• _Source document_:
.....
Eur J Cardiothorac Surg. 2024 Nov 29:ezae420. doi: 10.1093/ejcts/ezae420. Online ahead of print.
ABSTRACT
OBJECTIVES: Severe pulmonary hypertension is the leading lung transplantation indication in younger patients. Despite validated risk scores, their influence on lung allocation has been negligible, with continued reliance on decompensation and ECMO bridging.This single-center, retrospective study assesses outcomes of ECMO-bridging in lung transplantation for pulmonary hypertension and evaluates short-term predictability of ECMO-bridging.
METHODS: Pulmonary hypertension patients listed for lung transplantation between 01.2010-03.2023 were included. Peri- and post-operative course were compared dependent upon ECMO-bridging status. Bridging risk analysis within 90 days of re-evaluation included patients not requiring ECMO at listing, with listing parameters evaluated using a univariate Cox’s proportional hazard regression.
.....
• _Stored items_:
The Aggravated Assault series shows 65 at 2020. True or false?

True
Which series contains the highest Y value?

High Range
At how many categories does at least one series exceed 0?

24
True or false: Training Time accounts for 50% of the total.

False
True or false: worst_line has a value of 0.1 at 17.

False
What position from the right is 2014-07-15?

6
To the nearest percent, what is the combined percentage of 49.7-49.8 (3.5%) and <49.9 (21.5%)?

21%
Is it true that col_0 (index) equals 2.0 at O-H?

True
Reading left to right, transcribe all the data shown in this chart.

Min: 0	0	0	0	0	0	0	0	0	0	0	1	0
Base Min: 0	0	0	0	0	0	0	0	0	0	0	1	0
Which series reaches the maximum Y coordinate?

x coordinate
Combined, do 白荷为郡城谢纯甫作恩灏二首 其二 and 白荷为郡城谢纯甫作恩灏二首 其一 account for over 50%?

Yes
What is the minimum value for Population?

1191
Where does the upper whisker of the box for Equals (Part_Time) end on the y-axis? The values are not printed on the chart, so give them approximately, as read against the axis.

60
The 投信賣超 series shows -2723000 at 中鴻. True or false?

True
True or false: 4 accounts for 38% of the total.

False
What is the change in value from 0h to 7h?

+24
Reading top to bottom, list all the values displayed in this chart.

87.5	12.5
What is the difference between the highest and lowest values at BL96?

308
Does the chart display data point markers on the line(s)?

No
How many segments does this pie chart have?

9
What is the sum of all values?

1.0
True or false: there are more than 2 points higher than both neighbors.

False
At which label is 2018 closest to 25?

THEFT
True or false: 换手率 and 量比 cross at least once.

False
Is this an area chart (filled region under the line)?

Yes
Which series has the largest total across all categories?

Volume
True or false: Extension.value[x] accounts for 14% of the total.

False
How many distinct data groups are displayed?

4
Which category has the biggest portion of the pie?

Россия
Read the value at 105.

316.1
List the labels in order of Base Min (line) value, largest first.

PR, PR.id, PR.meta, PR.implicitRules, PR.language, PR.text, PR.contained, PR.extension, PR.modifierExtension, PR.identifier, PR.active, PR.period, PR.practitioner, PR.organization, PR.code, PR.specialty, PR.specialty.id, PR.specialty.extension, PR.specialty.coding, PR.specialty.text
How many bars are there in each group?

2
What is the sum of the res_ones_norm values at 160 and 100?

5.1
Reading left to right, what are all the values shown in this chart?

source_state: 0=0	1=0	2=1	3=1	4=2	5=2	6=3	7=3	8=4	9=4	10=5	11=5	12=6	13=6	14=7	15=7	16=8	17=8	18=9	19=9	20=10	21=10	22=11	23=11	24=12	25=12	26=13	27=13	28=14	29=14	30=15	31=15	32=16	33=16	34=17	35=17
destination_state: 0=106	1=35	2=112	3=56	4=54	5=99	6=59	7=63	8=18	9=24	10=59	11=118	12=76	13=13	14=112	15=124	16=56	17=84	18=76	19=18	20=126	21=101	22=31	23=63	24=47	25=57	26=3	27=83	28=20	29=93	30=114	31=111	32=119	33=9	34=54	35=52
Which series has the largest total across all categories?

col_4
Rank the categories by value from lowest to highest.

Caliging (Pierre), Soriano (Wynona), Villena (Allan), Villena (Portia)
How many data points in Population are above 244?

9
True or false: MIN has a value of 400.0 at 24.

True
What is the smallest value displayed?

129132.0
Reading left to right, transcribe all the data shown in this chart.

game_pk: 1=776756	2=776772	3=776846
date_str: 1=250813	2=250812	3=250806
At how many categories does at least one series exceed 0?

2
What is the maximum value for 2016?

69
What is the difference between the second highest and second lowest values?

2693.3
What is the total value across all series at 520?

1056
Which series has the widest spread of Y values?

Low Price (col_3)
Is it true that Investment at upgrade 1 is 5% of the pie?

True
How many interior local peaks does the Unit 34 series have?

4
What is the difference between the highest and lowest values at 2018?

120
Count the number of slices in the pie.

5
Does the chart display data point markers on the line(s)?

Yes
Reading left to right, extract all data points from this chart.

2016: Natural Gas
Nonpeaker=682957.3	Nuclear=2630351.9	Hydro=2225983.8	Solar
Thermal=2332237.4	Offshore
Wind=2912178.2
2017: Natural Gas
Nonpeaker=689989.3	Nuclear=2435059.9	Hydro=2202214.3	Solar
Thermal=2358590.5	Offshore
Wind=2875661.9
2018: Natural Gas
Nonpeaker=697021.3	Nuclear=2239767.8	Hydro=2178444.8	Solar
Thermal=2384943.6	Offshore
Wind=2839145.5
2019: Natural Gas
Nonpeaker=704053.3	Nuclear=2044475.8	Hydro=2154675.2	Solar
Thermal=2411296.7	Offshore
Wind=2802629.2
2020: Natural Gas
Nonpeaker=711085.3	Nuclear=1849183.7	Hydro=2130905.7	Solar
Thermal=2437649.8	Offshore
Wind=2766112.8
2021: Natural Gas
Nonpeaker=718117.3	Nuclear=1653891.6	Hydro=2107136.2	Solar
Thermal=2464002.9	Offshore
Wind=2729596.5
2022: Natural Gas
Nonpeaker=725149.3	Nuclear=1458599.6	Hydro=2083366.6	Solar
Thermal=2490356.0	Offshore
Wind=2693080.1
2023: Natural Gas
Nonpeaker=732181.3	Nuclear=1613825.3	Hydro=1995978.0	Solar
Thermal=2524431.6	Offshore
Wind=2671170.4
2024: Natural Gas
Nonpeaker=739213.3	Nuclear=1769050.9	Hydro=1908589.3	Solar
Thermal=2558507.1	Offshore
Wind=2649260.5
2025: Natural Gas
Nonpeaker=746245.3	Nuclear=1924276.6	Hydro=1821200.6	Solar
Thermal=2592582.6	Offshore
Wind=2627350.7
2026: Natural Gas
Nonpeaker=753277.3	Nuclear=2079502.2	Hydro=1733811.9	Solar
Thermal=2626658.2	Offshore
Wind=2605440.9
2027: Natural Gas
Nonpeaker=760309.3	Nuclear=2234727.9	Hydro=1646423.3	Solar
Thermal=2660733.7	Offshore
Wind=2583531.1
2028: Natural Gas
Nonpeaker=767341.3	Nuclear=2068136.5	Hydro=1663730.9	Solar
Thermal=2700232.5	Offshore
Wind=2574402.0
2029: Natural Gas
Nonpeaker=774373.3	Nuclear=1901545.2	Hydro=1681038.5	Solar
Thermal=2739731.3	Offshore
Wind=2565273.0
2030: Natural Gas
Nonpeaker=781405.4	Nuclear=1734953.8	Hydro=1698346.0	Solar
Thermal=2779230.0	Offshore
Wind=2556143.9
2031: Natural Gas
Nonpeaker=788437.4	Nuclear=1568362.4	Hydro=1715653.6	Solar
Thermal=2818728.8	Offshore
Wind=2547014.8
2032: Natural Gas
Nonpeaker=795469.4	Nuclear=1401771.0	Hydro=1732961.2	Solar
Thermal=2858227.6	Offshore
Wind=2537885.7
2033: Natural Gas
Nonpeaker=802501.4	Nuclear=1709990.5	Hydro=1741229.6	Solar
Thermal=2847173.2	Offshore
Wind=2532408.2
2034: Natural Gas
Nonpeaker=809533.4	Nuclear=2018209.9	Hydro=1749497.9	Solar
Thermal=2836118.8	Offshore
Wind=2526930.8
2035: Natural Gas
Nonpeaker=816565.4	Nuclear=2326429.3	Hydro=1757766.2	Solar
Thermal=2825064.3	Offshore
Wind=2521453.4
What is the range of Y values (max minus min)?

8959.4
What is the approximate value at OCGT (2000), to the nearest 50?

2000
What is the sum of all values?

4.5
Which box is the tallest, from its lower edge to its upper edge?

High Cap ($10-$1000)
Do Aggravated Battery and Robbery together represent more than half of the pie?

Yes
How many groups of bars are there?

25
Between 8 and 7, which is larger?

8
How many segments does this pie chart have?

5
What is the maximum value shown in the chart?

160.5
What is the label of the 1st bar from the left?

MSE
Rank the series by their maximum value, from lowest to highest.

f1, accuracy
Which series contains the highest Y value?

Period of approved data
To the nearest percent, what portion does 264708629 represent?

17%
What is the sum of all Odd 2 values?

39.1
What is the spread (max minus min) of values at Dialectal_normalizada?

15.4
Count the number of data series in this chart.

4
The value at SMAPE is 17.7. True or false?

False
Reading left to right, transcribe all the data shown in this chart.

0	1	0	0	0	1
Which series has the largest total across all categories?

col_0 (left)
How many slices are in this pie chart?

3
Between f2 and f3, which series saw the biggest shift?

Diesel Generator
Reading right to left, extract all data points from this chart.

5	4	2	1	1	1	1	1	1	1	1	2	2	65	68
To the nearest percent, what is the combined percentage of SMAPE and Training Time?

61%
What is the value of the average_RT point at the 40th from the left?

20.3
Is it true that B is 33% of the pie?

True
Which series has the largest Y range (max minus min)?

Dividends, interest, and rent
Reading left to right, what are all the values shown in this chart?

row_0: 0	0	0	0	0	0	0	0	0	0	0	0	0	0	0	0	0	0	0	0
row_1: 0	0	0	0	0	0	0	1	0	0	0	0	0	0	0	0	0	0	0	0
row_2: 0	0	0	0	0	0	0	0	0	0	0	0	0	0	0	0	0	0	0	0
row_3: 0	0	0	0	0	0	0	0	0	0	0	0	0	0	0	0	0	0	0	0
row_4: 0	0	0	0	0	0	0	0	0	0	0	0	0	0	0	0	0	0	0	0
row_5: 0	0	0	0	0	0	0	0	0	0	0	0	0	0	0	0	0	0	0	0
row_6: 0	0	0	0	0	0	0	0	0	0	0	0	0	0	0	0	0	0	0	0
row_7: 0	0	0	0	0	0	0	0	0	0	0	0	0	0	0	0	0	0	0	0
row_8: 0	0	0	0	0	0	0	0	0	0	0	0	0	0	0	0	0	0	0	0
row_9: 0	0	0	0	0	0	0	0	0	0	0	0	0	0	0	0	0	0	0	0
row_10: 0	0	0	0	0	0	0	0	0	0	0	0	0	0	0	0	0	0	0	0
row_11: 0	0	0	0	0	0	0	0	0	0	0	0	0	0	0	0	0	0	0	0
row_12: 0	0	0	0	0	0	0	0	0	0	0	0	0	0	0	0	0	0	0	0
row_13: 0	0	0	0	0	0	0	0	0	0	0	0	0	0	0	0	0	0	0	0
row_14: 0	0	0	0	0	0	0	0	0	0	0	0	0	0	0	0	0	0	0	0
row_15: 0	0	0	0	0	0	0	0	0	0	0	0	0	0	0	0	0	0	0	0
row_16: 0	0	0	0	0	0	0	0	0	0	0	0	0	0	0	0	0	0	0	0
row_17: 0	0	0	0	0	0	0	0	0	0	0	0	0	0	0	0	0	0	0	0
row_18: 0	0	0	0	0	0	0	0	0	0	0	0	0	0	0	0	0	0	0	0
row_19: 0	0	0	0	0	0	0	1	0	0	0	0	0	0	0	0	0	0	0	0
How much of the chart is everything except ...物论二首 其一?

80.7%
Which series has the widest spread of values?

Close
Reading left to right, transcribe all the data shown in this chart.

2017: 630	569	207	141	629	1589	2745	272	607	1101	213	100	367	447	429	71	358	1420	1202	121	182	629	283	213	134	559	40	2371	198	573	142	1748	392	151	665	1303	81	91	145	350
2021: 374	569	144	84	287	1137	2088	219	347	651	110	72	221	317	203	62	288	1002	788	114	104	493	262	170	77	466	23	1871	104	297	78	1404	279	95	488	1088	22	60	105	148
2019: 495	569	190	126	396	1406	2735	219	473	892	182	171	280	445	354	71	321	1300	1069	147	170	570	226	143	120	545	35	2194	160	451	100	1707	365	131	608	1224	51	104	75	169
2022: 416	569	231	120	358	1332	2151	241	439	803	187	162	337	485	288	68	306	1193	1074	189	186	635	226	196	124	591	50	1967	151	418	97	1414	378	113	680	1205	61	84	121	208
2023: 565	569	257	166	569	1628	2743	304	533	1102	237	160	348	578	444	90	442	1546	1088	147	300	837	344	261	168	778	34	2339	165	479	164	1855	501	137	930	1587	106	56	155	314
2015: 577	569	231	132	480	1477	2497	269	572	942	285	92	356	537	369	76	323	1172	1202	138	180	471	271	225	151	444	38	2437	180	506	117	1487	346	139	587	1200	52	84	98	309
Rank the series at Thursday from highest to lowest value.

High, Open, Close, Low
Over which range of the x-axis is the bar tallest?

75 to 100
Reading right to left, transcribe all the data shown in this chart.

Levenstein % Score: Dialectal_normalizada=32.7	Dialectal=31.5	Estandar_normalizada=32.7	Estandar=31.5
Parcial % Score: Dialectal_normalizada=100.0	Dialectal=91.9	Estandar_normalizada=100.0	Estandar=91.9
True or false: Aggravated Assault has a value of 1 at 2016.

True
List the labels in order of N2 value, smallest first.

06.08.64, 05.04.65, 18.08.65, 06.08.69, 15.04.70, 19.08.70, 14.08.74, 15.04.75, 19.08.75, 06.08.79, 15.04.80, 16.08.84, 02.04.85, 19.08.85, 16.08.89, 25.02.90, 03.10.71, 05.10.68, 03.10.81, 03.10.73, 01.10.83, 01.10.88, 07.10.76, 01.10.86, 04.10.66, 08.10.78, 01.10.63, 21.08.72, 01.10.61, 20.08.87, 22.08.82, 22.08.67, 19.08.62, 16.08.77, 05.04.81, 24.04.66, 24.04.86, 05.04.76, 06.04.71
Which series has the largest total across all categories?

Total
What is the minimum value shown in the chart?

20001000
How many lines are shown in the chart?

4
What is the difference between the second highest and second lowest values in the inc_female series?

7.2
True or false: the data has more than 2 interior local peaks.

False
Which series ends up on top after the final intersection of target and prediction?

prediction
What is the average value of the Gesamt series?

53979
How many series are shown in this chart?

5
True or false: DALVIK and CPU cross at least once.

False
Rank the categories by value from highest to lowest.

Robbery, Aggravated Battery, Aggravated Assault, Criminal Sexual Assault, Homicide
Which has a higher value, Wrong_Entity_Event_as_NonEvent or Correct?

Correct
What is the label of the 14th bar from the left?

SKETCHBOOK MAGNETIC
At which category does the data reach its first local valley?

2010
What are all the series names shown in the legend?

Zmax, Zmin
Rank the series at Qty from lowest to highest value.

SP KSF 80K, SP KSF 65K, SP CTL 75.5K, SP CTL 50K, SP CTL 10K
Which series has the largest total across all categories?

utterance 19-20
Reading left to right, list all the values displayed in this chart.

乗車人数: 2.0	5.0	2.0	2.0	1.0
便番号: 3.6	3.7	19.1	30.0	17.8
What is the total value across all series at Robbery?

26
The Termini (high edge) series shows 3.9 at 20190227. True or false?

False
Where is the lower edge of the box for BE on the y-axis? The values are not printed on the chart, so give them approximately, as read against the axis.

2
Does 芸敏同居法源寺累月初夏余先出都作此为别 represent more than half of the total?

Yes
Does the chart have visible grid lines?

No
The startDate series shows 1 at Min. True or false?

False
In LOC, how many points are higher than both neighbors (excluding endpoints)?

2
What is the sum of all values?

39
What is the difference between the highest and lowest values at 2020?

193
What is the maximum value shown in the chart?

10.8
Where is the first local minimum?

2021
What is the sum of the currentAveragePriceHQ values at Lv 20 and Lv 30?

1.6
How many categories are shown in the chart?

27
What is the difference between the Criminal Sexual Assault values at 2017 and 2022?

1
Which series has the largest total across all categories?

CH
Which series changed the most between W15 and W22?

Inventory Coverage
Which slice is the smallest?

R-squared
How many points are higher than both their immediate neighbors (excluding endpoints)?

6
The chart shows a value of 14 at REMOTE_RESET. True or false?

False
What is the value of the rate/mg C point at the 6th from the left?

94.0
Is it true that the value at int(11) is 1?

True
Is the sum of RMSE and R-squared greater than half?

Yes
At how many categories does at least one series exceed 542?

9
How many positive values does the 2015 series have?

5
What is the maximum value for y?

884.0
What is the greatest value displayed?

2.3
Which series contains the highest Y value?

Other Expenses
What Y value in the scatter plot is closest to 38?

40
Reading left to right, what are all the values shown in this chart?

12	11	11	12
.....
• _Tasks to carry out_:
1. According to the abstract on ECMO bridging in lung transplantation, what is the leading lung transplantation indication in younger patients?
2. Write the next part of the abstract on ECMO bridging in lung transplantation, continuing from its last sentence.
The stored items are separate material, apart from the abstract.

• _Answers in order_:
1. Severe pulmonary hypertension.

2.
RESULTS: In total 114/123 patients listed underwent lung transplantation. Twenty-eight required ECMO bridging. No differences in primary graft dysfunction grade 3 at 72 h (30 vs 20%; p = 0.28) or graft survival were evident (1-year: 82 vs 88%; 5-vear: 54 vs 59%; p = 0.84). ECMO-bridging resulted in longer intensive care unit stays post-lung transplant (p = 0.002), higher rates of both re-thoracotomy (p = 0.049) and vascular complications (p = 0.031). Factors increasing 90 day ECMO risk included NT-proBNP (p < 0.001), 6 min walk (p = 0.03) and O2 requirement at rest (p = 0.006).
CONCLUSIONS: Lung transplant survival outcomes are not affected by ECMO-bridging in patients with severe pulmonary hypertension. It does however expose patients to additional risk, and efforts such as easy-to-measure parameters to pre-emptively identify patients requiring bridging to assist with effective allocation should be encouraged.